── Supplied material
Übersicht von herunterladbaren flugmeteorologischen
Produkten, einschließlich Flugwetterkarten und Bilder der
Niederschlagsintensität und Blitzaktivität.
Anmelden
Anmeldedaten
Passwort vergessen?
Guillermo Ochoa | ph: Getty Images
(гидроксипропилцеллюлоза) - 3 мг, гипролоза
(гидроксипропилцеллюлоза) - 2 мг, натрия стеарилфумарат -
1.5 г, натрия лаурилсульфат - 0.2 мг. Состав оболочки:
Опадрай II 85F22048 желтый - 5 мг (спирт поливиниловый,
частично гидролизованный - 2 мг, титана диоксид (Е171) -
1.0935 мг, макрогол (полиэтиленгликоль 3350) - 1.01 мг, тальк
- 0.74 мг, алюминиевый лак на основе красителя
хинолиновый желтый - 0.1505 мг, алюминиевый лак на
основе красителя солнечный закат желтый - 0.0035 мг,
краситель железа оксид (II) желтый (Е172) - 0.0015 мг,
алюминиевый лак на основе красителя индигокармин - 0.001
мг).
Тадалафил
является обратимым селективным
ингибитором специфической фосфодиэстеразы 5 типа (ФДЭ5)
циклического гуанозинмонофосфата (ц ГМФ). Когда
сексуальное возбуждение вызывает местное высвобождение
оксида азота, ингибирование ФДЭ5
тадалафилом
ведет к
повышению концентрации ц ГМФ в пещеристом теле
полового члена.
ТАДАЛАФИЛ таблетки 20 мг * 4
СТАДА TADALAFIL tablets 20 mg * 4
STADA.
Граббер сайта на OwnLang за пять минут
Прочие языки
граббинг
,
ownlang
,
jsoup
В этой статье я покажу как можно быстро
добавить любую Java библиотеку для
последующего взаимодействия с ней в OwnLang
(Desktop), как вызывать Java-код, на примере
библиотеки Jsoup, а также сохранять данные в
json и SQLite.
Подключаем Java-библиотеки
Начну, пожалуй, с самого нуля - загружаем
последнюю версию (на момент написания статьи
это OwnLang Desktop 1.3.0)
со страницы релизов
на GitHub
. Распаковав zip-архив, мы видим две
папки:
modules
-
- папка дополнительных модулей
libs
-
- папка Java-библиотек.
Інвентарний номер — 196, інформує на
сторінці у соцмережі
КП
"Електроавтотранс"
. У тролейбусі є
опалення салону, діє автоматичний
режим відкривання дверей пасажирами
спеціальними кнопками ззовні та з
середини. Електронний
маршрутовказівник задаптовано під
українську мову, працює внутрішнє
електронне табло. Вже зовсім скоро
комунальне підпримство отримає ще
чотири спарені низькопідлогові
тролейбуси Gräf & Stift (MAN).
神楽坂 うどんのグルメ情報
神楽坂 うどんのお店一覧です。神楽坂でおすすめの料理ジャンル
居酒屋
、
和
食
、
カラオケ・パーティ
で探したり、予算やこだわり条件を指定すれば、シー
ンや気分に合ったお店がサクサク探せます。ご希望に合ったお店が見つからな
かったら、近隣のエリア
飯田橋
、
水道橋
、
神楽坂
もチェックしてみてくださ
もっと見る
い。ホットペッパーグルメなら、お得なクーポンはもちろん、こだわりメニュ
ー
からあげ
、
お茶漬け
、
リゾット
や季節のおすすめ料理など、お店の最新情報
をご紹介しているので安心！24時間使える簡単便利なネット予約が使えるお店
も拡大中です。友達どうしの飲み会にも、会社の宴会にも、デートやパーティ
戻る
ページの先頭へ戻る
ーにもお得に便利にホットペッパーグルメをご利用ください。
────
Work instructions: An acceptable answer repeats every entry exactly, with nothing omitted.

Output for this exercise:
Übersicht von herunterladbaren flugmeteorologischen
Produkten, einschließlich Flugwetterkarten und Bilder der
Niederschlagsintensität und Blitzaktivität.
Anmelden
Anmeldedaten
Passwort vergessen?
Guillermo Ochoa | ph: Getty Images
(гидроксипропилцеллюлоза) - 3 мг, гипролоза
(гидроксипропилцеллюлоза) - 2 мг, натрия стеарилфумарат -
1.5 г, натрия лаурилсульфат - 0.2 мг. Состав оболочки:
Опадрай II 85F22048 желтый - 5 мг (спирт поливиниловый,
частично гидролизованный - 2 мг, титана диоксид (Е171) -
1.0935 мг, макрогол (полиэтиленгликоль 3350) - 1.01 мг, тальк
- 0.74 мг, алюминиевый лак на основе красителя
хинолиновый желтый - 0.1505 мг, алюминиевый лак на
основе красителя солнечный закат желтый - 0.0035 мг,
краситель железа оксид (II) желтый (Е172) - 0.0015 мг,
алюминиевый лак на основе красителя индигокармин - 0.001
мг).
Тадалафил
является обратимым селективным
ингибитором специфической фосфодиэстеразы 5 типа (ФДЭ5)
циклического гуанозинмонофосфата (ц ГМФ). Когда
сексуальное возбуждение вызывает местное высвобождение
оксида азота, ингибирование ФДЭ5
тадалафилом
ведет к
повышению концентрации ц ГМФ в пещеристом теле
полового члена.
ТАДАЛАФИЛ таблетки 20 мг * 4
СТАДА TADALAFIL tablets 20 mg * 4
STADA.
Граббер сайта на OwnLang за пять минут
Прочие языки
граббинг
,
ownlang
,
jsoup
В этой статье я покажу как можно быстро
добавить любую Java библиотеку для
последующего взаимодействия с ней в OwnLang
(Desktop), как вызывать Java-код, на примере
библиотеки Jsoup, а также сохранять данные в
json и SQLite.
Подключаем Java-библиотеки
Начну, пожалуй, с самого нуля - загружаем
последнюю версию (на момент написания статьи
это OwnLang Desktop 1.3.0)
со страницы релизов
на GitHub
. Распаковав zip-архив, мы видим две
папки:
modules
-
- папка дополнительных модулей
libs
-
- папка Java-библиотек.
Інвентарний номер — 196, інформує на
сторінці у соцмережі
КП
"Електроавтотранс"
. У тролейбусі є
опалення салону, діє автоматичний
режим відкривання дверей пасажирами
спеціальними кнопками ззовні та з
середини. Електронний
маршрутовказівник задаптовано під
українську мову, працює внутрішнє
електронне табло. Вже зовсім скоро
комунальне підпримство отримає ще
чотири спарені низькопідлогові
тролейбуси Gräf & Stift (MAN).
神楽坂 うどんのグルメ情報
神楽坂 うどんのお店一覧です。神楽坂でおすすめの料理ジャンル
居酒屋
、
和
食
、
カラオケ・パーティ
で探したり、予算やこだわり条件を指定すれば、シー
ンや気分に合ったお店がサクサク探せます。ご希望に合ったお店が見つからな
かったら、近隣のエリア
飯田橋
、
水道橋
、
神楽坂
もチェックしてみてくださ
もっと見る
い。ホットペッパーグルメなら、お得なクーポンはもちろん、こだわりメニュ
ー
からあげ
、
お茶漬け
、
リゾット
や季節のおすすめ料理など、お店の最新情報
をご紹介しているので安心！24時間使える簡単便利なネット予約が使えるお店
も拡大中です。友達どうしの飲み会にも、会社の宴会にも、デートやパーティ
戻る
ページの先頭へ戻る
ーにもお得に便利にホットペッパーグルメをご利用ください。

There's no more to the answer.